Spotlight Poster
LOCATE 3D: Real-World Object Localization via Self-Supervised Learning in 3D
Paul McVay · Sergio Arnaud · Ada Martin · Arjun Majumdar · Krishna Murthy Jatavallabhula · Phillip Thomas · Ruslan Partsey · Daniel Dugas · Abha Gejji · Alexander Sax · Vincent-Pierre Berges · Mikael Henaff · Ayush Jain · Ang Cao · Ishita Prasad · Mrinal Kalakrishnan · Michael Rabbat · Nicolas Ballas · Mahmoud Assran · Oleksandr Maksymets · Aravind Rajeswaran · Franziska Meier
West Exhibition Hall B2-B3 #W-215
We present LOCATE 3D, a model for localizing objects in 3D scenes from referring expressions like "the small coffee table between the sofa and the lamp." LOCATE 3D sets a new state-of-the-art on standard referential grounding benchmarks and showcases robust generalization capabilities. Notably, LOCATE 3D operates directly on sensor observation streams (posed RGB-D frames), enabling real-world deployment on robots and AR devices. Key to our approach is 3D-JEPA, a novel self-supervised learning (SSL) algorithm applicable to sensor point clouds. It takes as input a 3D pointcloud featurized using 2D foundation models (CLIP, DINO). Subsequently, masked prediction in latent space is employed as a pretext task to aid the self-supervised learning of contextualized pointcloud features. Once trained, the 3D-JEPA encoder is finetuned alongside a language-conditioned decoder to jointly predict 3D masks and bounding boxes. Additionally, we introduce LOCATE 3D DATASET, a new dataset for 3D referential grounding, spanning multiple capture setups with over 130K annotations. This enables a systematic study of generalization capabilities as well as a stronger model. Code, models and dataset can be found at the project website: locate3d.atmeta.com
For robot assistants to become commonplace and perform household tasks alongside humans, we will need to communicate via natural language. This means that the robot will need to be able to differentiate objects based on object names, descriptions, and spatial relationships to successfully ‘put away the pillows on the bed’. This work describes a system that is able to locate objects in 3D space from natural language input.Given the limited amount of 3D data with objects and descriptions, this work uses a three-fold approach. First, we leverage image models to incorporate knowledge from labeled and unlabeled 2D data.
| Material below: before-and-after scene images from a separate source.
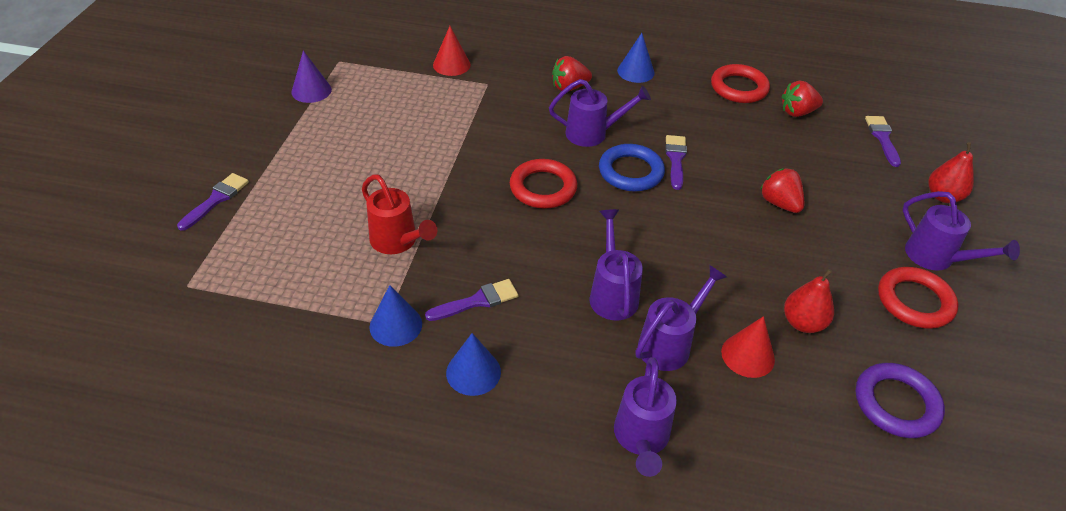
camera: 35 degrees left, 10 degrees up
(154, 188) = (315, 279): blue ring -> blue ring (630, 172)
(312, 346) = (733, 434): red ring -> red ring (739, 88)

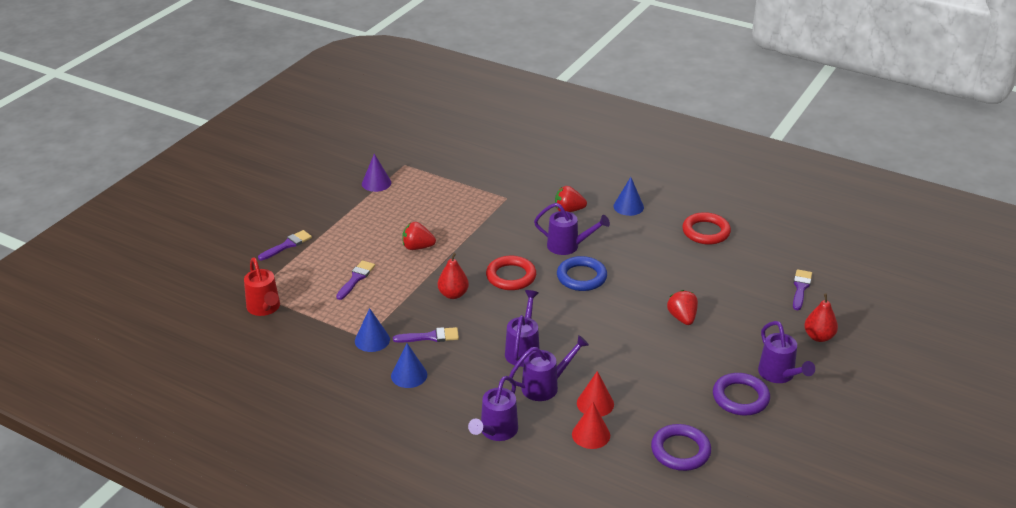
camera: 20 degrees right, 10 degrees down
(397, 241) = (394, 292): red watering can -> red watering can (264, 308)
(451, 65) = (486, 180): red cone -> red cone (591, 434)
(675, 159) = (621, 274): purple brush -> purple brush (356, 278)
(797, 112) = (742, 258): red strawberry -> red strawberry (417, 247)
(803, 323) = (647, 393): red pear -> red pear (453, 294)
(914, 301) = (740, 397): red ring -> purple ring

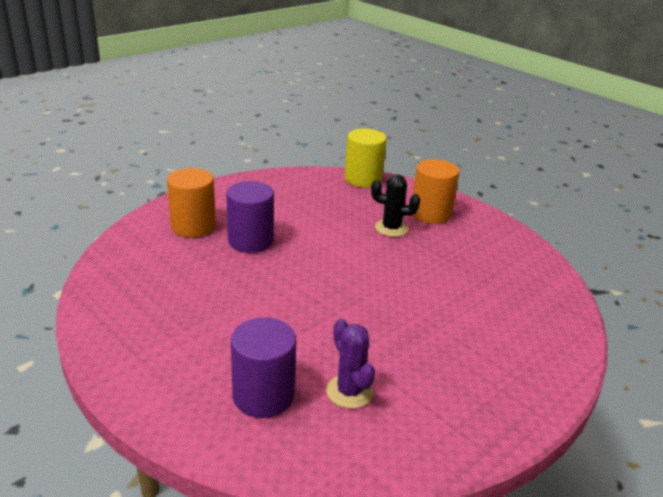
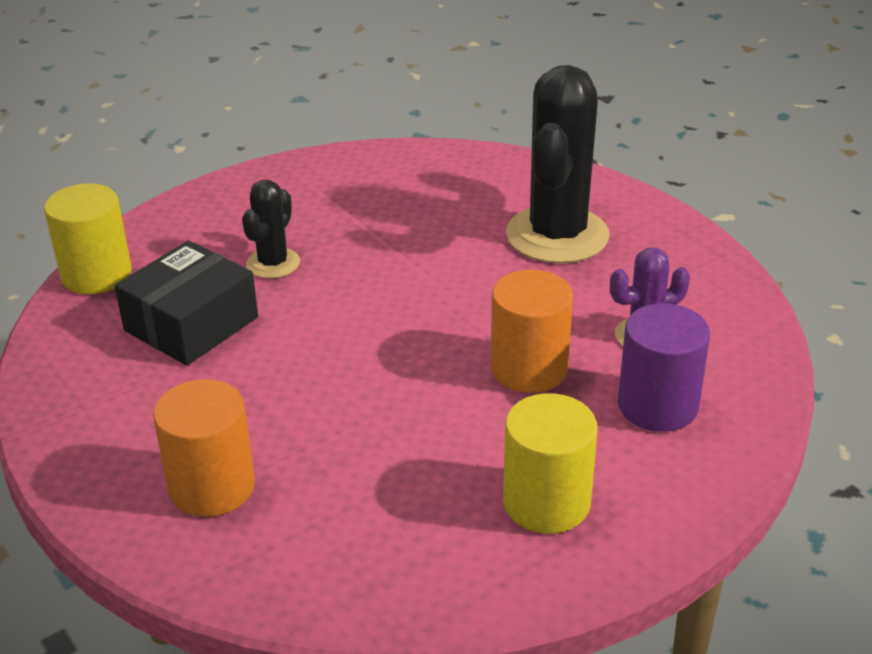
camera: 80 degrees left, 5 degrees up
(166, 339) = (546, 503): none -> yellow cylinder
(250, 241) = (279, 413): purple cylinder -> none
(326, 209) = (191, 324): none -> black box
(430, 214) = (238, 222): orange cylinder -> orange cylinder (529, 369)
(473, 346) = (557, 235): none -> black cactus

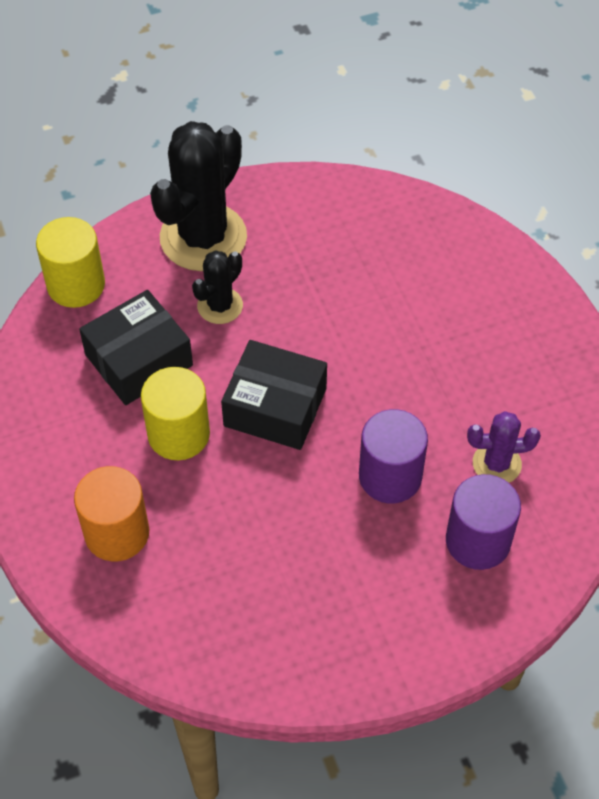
camera: 15 degrees right, 20 degrees up
(369, 335) = (275, 407): none -> black box
(529, 369) = (390, 476): orange cylinder -> purple cylinder
(546, 503) = (356, 613): yellow cylinder -> yellow cylinder (178, 434)
(557, 235) = (468, 329): black cactus -> black cactus (203, 237)

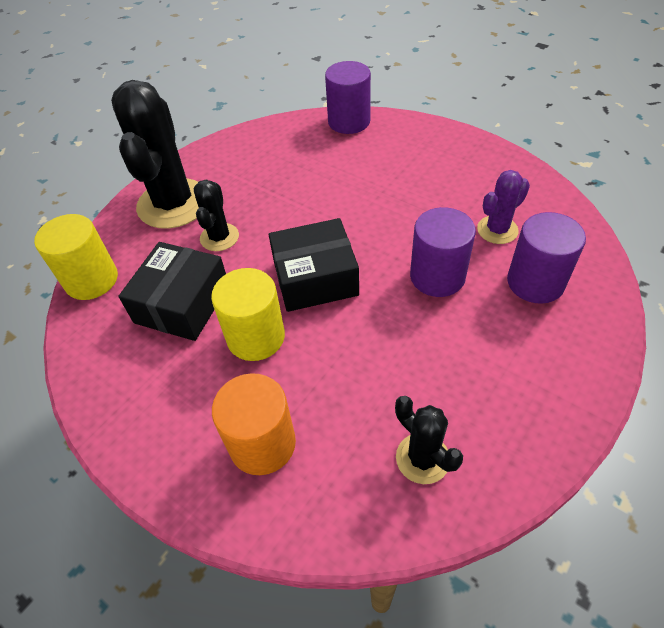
camera: 30 degrees left, 5 degrees down
(231, 626) = (422, 458): none -> black cactus
(464, 232) = (349, 122): none -> purple cylinder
Second, we develop a new algorithm to learn from unlabeled 3D data. Finally, we develop a new approach to learn from labeled 3D data. Additionally, we release additional labeled 3D data. This system achieves state of the art performance on existing benchmarks that measure location accuracy in 3D based on natural language descriptions. We also show the system performs well in robotic use-cases.